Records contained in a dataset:
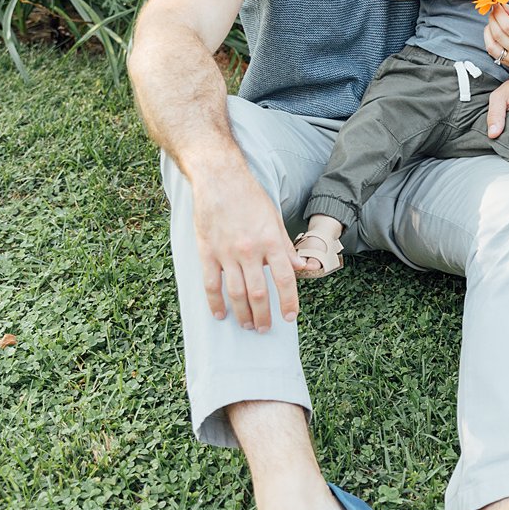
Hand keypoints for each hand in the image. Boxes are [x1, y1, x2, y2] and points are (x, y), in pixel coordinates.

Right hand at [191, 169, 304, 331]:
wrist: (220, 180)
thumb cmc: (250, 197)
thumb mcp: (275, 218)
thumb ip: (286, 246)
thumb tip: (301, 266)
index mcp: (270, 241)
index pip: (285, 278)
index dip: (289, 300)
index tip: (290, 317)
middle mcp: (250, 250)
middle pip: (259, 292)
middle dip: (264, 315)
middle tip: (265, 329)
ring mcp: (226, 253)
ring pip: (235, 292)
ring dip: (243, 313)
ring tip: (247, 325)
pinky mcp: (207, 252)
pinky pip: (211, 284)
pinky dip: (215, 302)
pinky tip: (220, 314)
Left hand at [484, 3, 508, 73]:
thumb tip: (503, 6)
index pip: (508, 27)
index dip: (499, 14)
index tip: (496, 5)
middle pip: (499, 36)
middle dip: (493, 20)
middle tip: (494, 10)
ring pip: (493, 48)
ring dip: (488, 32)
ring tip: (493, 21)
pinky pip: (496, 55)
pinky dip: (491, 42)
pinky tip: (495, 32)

[WHAT THE TASK REQUIRES] Exactly repeat the data above; the pictures do not belong in your copy.

[OUTPUT FOR THIS TASK]
Hand keypoints for each hand in the image. Boxes are [x1, y1, x2, y2] and points are (x, y), in pixel coordinates.

Right hand at [191, 169, 304, 331]:
wrist: (220, 180)
thumb cmc: (250, 197)
thumb mcp: (275, 218)
thumb ip: (286, 246)
thumb tip: (301, 266)
index mcp: (270, 241)
index pip: (285, 278)
index dip: (289, 300)
index tip: (290, 317)
middle mcp: (250, 250)
middle pip: (259, 292)
middle dip: (264, 315)
middle tip: (265, 329)
ring mcp: (226, 253)
ring pip: (235, 292)
ring dip: (243, 313)
ring tip: (247, 325)
pinky mcp: (207, 252)
pinky pip: (211, 284)
pinky dip: (215, 302)
pinky tip: (220, 314)
Left hand at [484, 3, 508, 73]:
thumb tip: (503, 6)
index pip: (508, 27)
index dip: (499, 14)
index tip: (496, 5)
middle pip: (499, 36)
middle dip: (493, 20)
middle tip: (494, 10)
ring pip: (493, 48)
ring dip: (488, 32)
ring tip: (493, 21)
pinky pip: (496, 55)
pinky dip: (491, 42)
pinky tip: (495, 32)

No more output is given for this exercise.